From the Series: Cuba as Dreamworld and Catastrophe

Photo by Михаил Ковенский, licensed under CC BY SA.

In June 2002, Fidel Castro briefly collapsed while giving an address on the campaign to constitutionally declare that “Cuba is and will always be a socialist state.” As the cameras quickly panned away from Castro to take him out of focus, individual Cubans gasped along with the rest of the world. The question of Castro’s mortality, or immortality, became the topic of the day. Sitting in my apartment in Havana at the time, my phone began to ring off the hook, each caller posing the same question: “Are you watching the news?” How could you miss it, I thought, with the only three television channels broadcasting the same speech. Several of my Cuban friends mused: “What will happen to us?”

Rumors began to spread that, on July 4, Cubans in exile in Miami would arrive by the boatload at the waterfront area of Havana, the Malecón, to rescue their relatives from socialism. The images of the Mariel boatlift in 1980 and, more recently, the balsero crisis of 1994 were obvious points of reference for the idea that such an event could actually take place. Cubans engaged in casual conversation on the streets and in the markets about who would go and who would stay, if the rumor were true. While Castro quickly recovered from his spell of exhaustion (which was, his supporters claimed, why he had collapsed), many individuals were still anxious about who his successor would be. His younger brother, Raul, then the head of the Ministry of the Revolutionary Armed Forces, was simply “too radical,” many complained. Others concluded that nobody else was competent enough to carry the torch of Cuban socialism with the passion and ferocity of Fidel.

As July 4 drew nearer, people became more and more anxious, and both radio and TV stations started broadcasting warnings that the Malecón would be off-limits that day. No explanations were given. On July 4, from the view of my eighth-floor high-rise apartment facing the waterfront, the sea was calm and not a boat was in sight. Venturing out of my apartment with a close friend of mine, a fellow anthropologist from Canada, I made my way toward the waterfront, despite warnings from Cuban friends that we were “completely crazy.” Those friends opted to stay home, reminding us that as foreigners with passports, perhaps we could at least feign ignorance. Within a block of the Malecón, we saw a smattering of police in riot gear standing guard, but nobody else was in sight. The Cubans we did see, for the most part, were going about their everyday lives.
○ ○ ○
Activity 1:
Which years does the account of Castro's 2002 collapse above mention? Give all of them.
Activity 2:
Resume the account of Castro's 2002 collapse above, picking up after its last sentence.

Collected material:
○ ○ ○
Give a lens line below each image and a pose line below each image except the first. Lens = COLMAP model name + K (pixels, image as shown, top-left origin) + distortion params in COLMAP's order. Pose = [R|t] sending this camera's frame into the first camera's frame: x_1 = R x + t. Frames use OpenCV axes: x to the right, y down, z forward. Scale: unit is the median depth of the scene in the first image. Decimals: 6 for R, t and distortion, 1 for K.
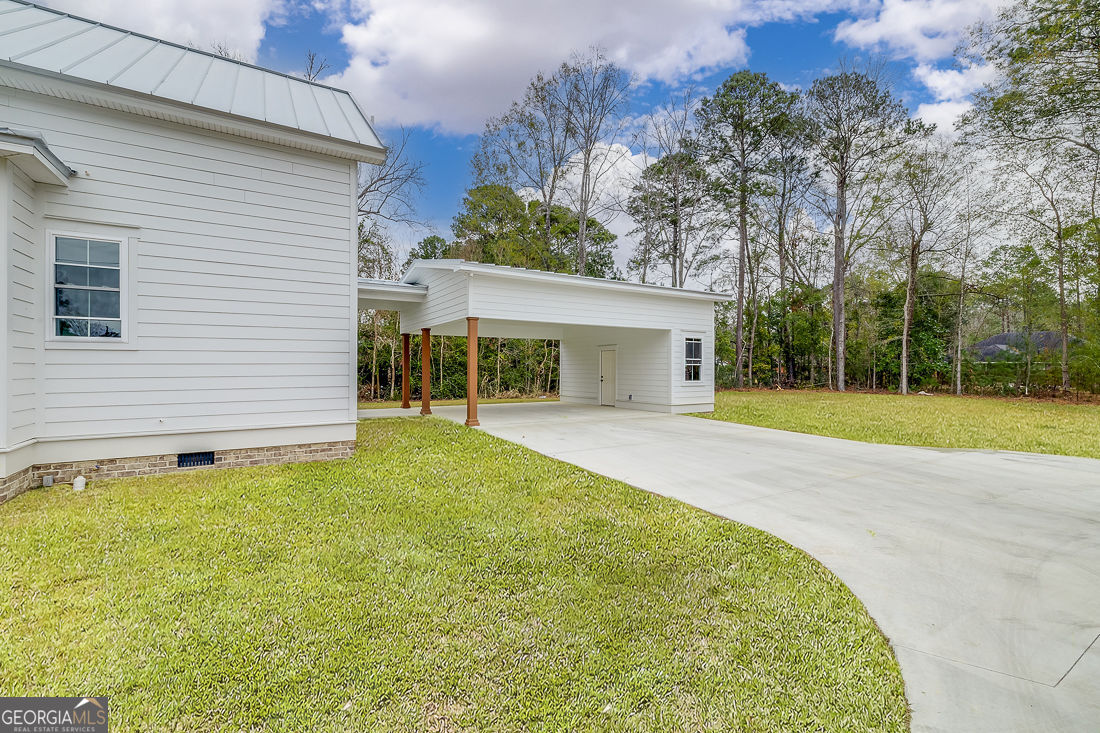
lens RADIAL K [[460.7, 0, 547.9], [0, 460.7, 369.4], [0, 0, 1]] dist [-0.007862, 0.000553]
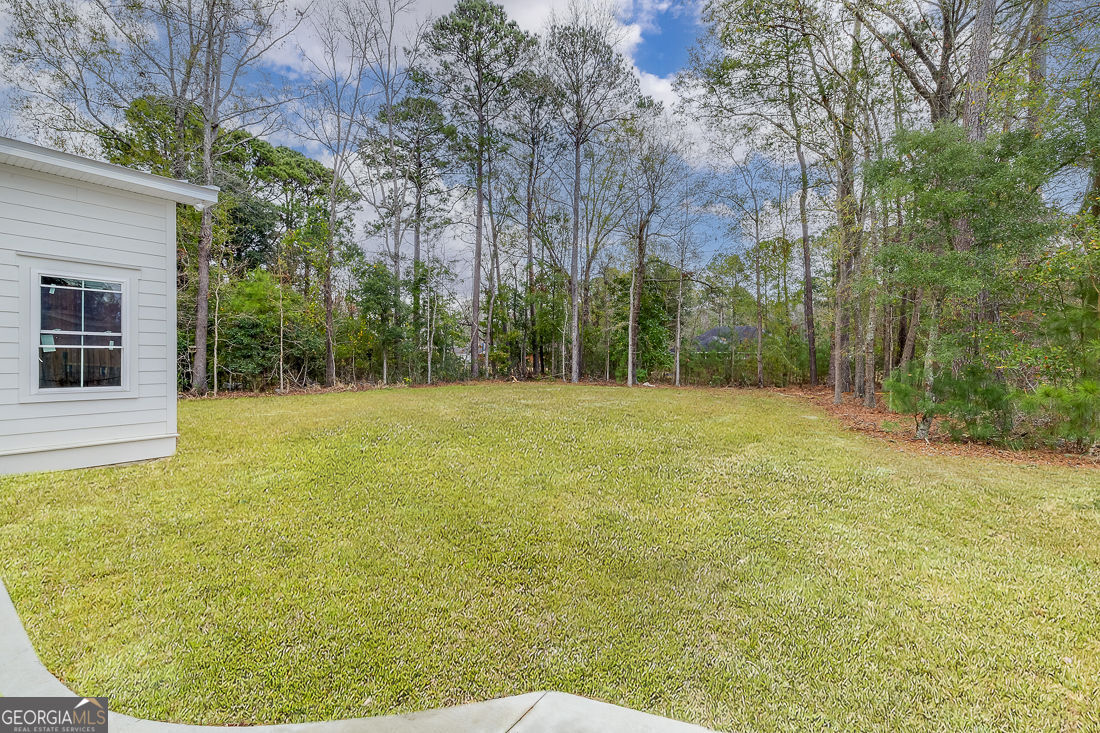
○ ○ ○
Written reply 1:
2002, 1980, 1994

Written reply 2:
Within two days of the big event, the rumor had lost its significance and people had little to say about it. When I asked one of my neighbors, Maite, who had dramatically cried in my living room when Fidel collapsed, about the fate of Cuba after Castro, she remarked, “I will deal with that day when it comes.” In February 2008, when Raul Castro was officially recognized as president of the Cuban Council of State, many who had predicted widespread social unrest and protests quietly resigned themselves to the changing of the guard. “Es lo mismo, con los mismo,” concluded Maite. “It is the same with the same.”

Fast forward to December 17, 2014: after years of hinting, President Barack Obama finally announces a rapprochement with Cuba, rejecting the failed, Cold War–era policies of the past. Shortly thereafter, precipitous changes in relations between the two countries were outlined, including formalizing diplomatic relations, rescinding Cuba’s classification as a state sponsor of terrorism, and other turnabouts in trade relations, migratory accords, and foreign capital investment. The media frenzy following these political acrobatics reenacted the now all-too-familiar mise-en-scène of capitalist-democratic politics as a cipher of change for Cuba’s stale socialist climate. Yet what should we expect of these changes for Cubans, whether they are in Cuba, in a self-declared state of exile, or, the newest category to emerge, living abroad (residentes permanentes en el exterior)? And what of the myriad publics that consume Cuba? In the United States, scholarly, popular, literary, and journalistic renderings of Cuba offer a variety of depictions, from anachronism and forbidden tourist enclave to a country on the verge of something (greatness or collapse?) or in transition (to what?). Cuba has simultaneously been described as a socialist utopia and a model of a failed totalitarian state.

In recent months, the cacophony of discourses on Cuba’s speculative futures has entered an unprecedented phase. On November 25, 2016, the death of Fidel Castro reignited uncertainty and heated questions about the future of the country. His passing triggered strong emotions as Cubans all over the world either lamented or celebrated the news. This range of reactions was even more salient in the wake of Donald J. Trump’s election as the forty-fifth president of the United States. Shortly after Trump took office, press secretary Sean Spicer announced that “we are in the midst of a full review of all U.S. policies toward Cuba.” If the Trump administration’s approach to Barack Obama’s domestic and international legacies so far is any indication, Cuba-related policies under President Trump may look very different indeed.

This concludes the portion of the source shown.